Dataset entries:
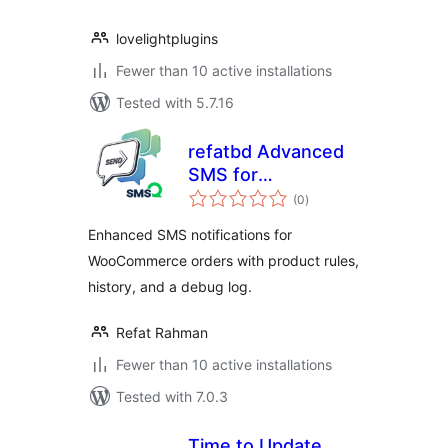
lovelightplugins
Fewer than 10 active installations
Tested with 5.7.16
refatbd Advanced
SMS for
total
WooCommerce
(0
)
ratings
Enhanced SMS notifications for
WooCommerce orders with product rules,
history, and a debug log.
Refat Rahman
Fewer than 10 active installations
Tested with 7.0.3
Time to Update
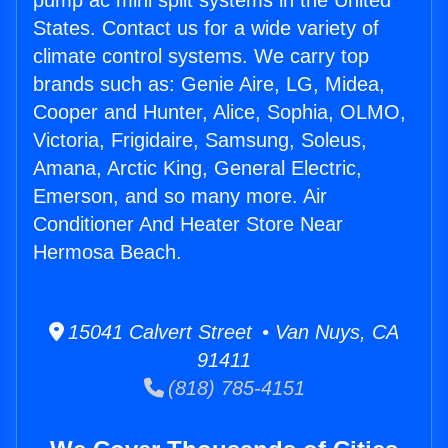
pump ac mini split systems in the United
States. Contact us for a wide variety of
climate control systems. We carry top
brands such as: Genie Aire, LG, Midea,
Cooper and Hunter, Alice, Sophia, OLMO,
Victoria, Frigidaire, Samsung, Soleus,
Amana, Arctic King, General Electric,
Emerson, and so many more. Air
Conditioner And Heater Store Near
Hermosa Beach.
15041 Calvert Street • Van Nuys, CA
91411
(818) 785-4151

* * *

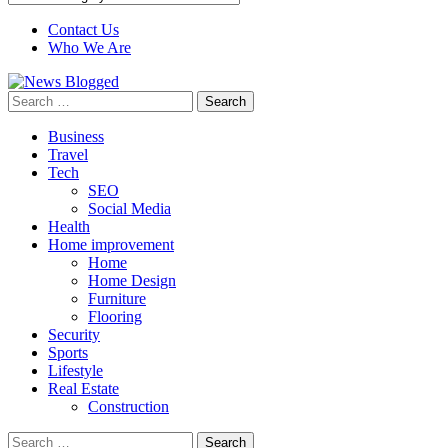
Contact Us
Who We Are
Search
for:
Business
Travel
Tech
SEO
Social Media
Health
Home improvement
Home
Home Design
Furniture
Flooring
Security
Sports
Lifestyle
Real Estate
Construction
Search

▸ EXERCISE: Turn the lines of the material, starting with the line containing "lovelightplugins" and going on through the line containing "Time to Update", into a JSON list of strings with one string per line. Leave out any blank lines.

▸ RESULT OF THIS EXERCISE:
[
  "lovelightplugins",
  "Fewer than 10 active installations",
  "Tested with 5.7.16",
  "refatbd Advanced",
  "SMS for",
  "total",
  "WooCommerce",
  "(0",
  ")",
  "ratings",
  "Enhanced SMS notifications for",
  "WooCommerce orders with product rules,",
  "history, and a debug log.",
  "Refat Rahman",
  "Fewer than 10 active installations",
  "Tested with 7.0.3",
  "Time to Update"
]